In the early 1920s Dunne assisted Geoffrey Hill in designing the tailless Westland Pterodactyl.
He died on 24 August 1949.
Dunne created the first practical and stable tailless aircraft, which also first used the swept-wing planform.
Dunne believed that he experienced precognitive dreams. The first he records occurred in 1898, in which he dreamed of the time on his watch before waking up and checking it.[7] Twenty such experiences, some quite dramatic, led him to undertake a scientific investigation into the phenomenon, and from this he developed a new theory of consciousness and time.
Through years of experimentation with precognitive dreams and hypnagogic states Dunne posited that our experience of time as linear was an illusion brought about by human consciousness. Dunne argued that past, present and future were in fact simultaneous and only experienced sequentially because of our mental perception of them. It was his belief that in the dream state, the mind was not shackled in this way and was able to perceive events in the past and future with equal facility.

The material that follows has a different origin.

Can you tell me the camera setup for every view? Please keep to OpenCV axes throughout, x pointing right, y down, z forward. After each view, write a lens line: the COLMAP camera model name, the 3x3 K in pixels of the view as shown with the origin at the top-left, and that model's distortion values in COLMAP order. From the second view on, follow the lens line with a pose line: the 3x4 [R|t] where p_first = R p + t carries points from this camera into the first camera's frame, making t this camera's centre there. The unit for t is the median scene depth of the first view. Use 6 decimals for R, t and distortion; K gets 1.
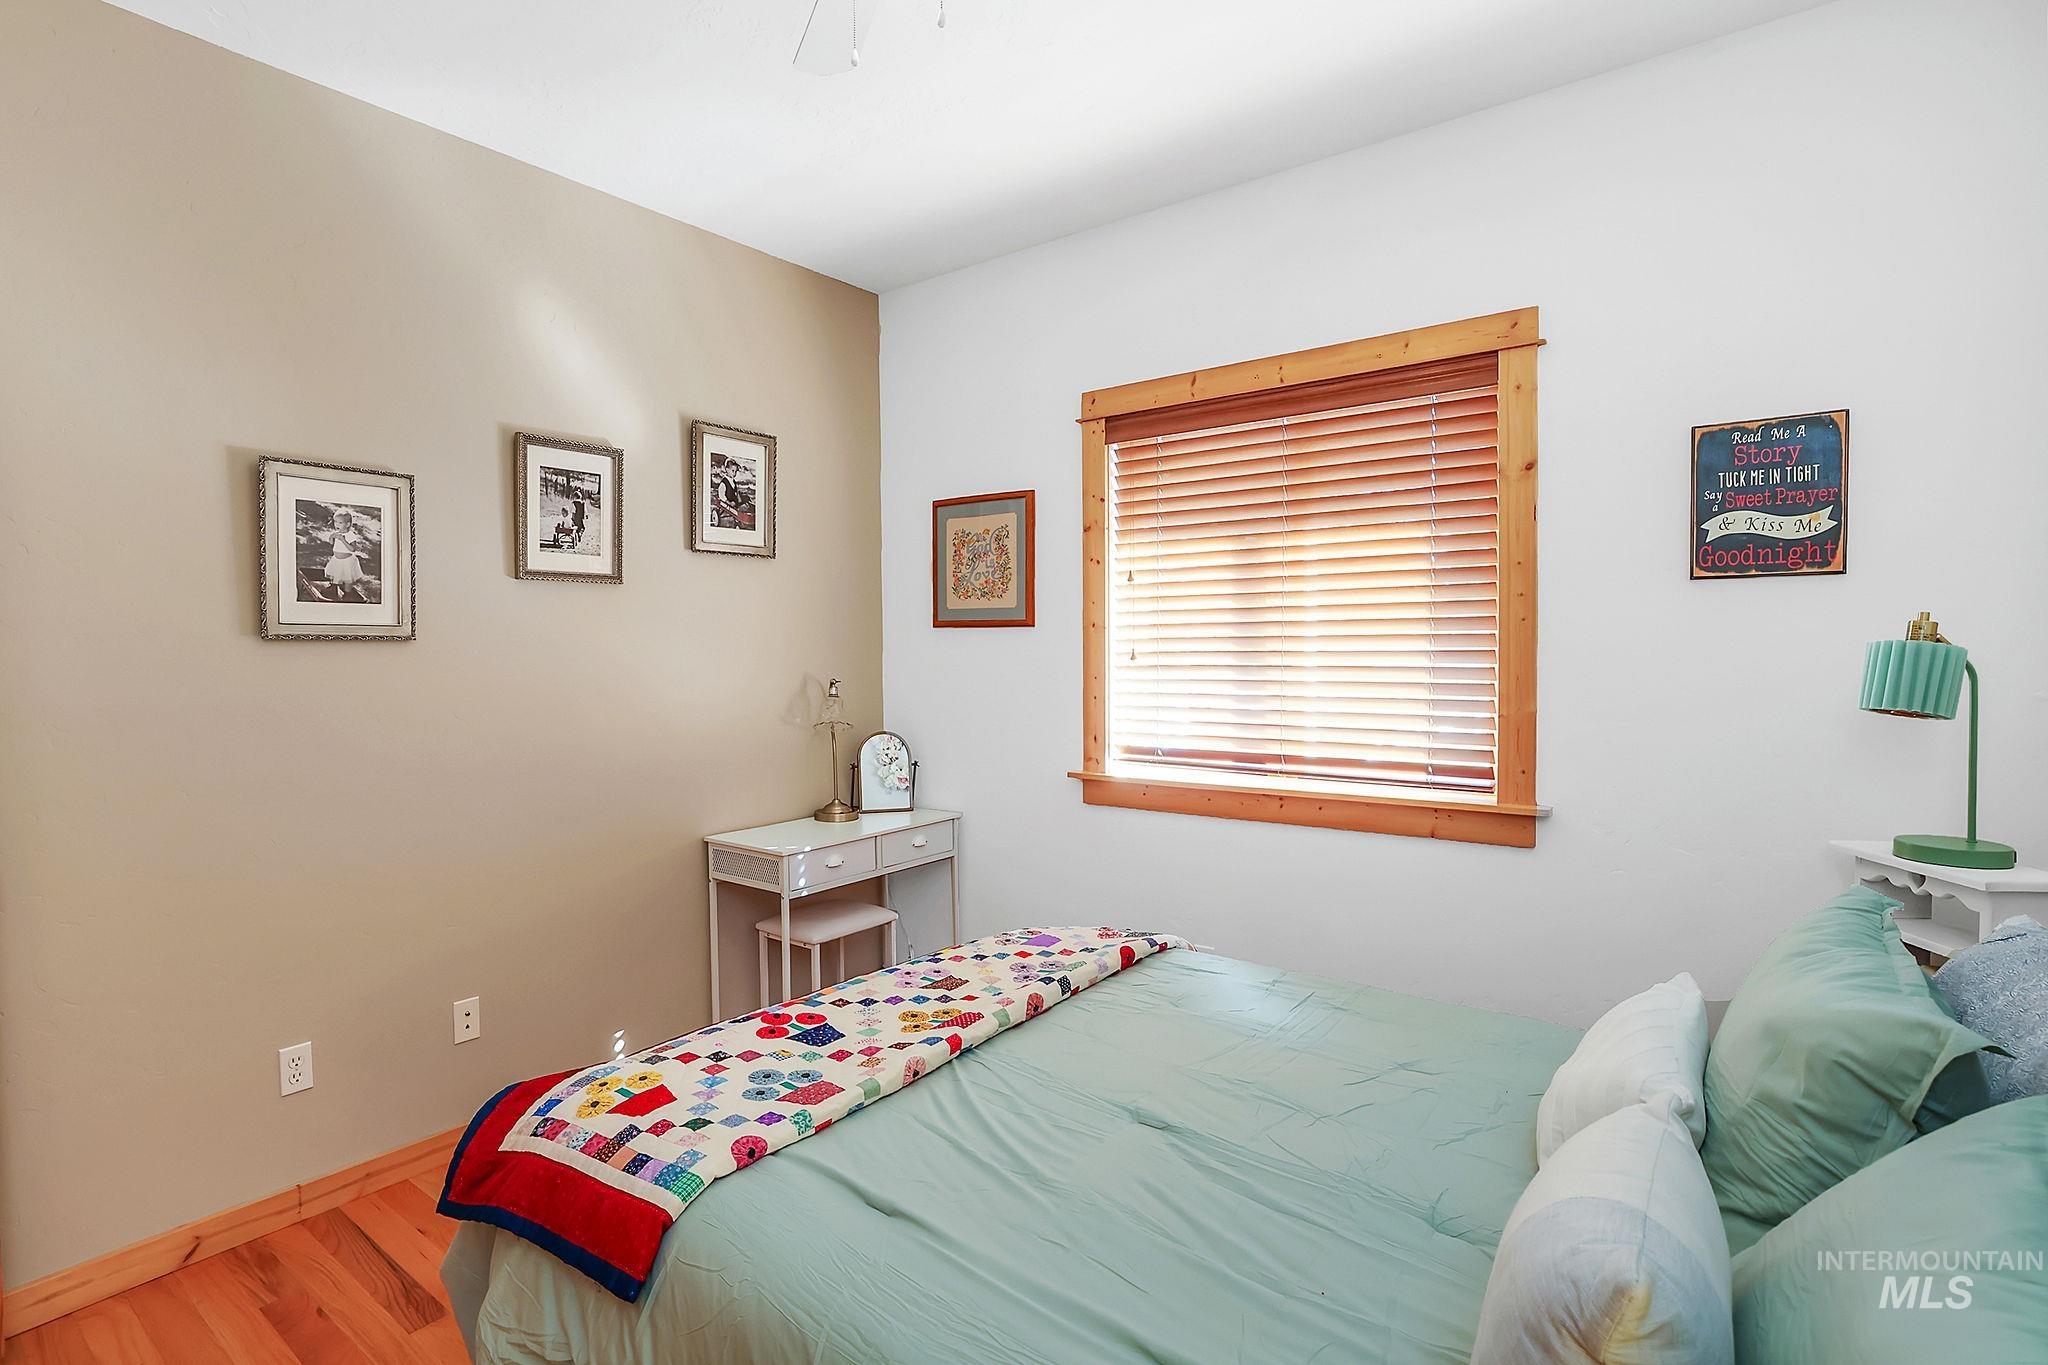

Dunne's landmark An Experiment with Time (1927) recounts his own experiments with dreaming, from which he concluded that precognitive elements frequently occur in dreams. The book has been frequently reprinted. In The Serial Universe (1934), The New Immortality (1938), Nothing Dies (1940) and other works, he further elaborated on the concept of "serialism," where he postulated that an infinite regress, or series of dimensions exist within time, giving any present moment extensions into the past and future.
Dunne's work provided a scientific explanation for ideas of consciousness being explored on a wide scale at the time. Such figures as Aldous Huxley and J. B. Priestley enthusiastically embraced his ideas. Priestley based his plays Time and the Conways, An Inspector Calls and Dangerous Corner, on them. There are also parallels between Dunne's theory of Time and that put forward in T. S. Eliot's Four Quartets although whether Eliot was directly influenced by Dunne is not clear.[8][9]
Dunne died on 24 August 1949, at age 73, in Banbury, England.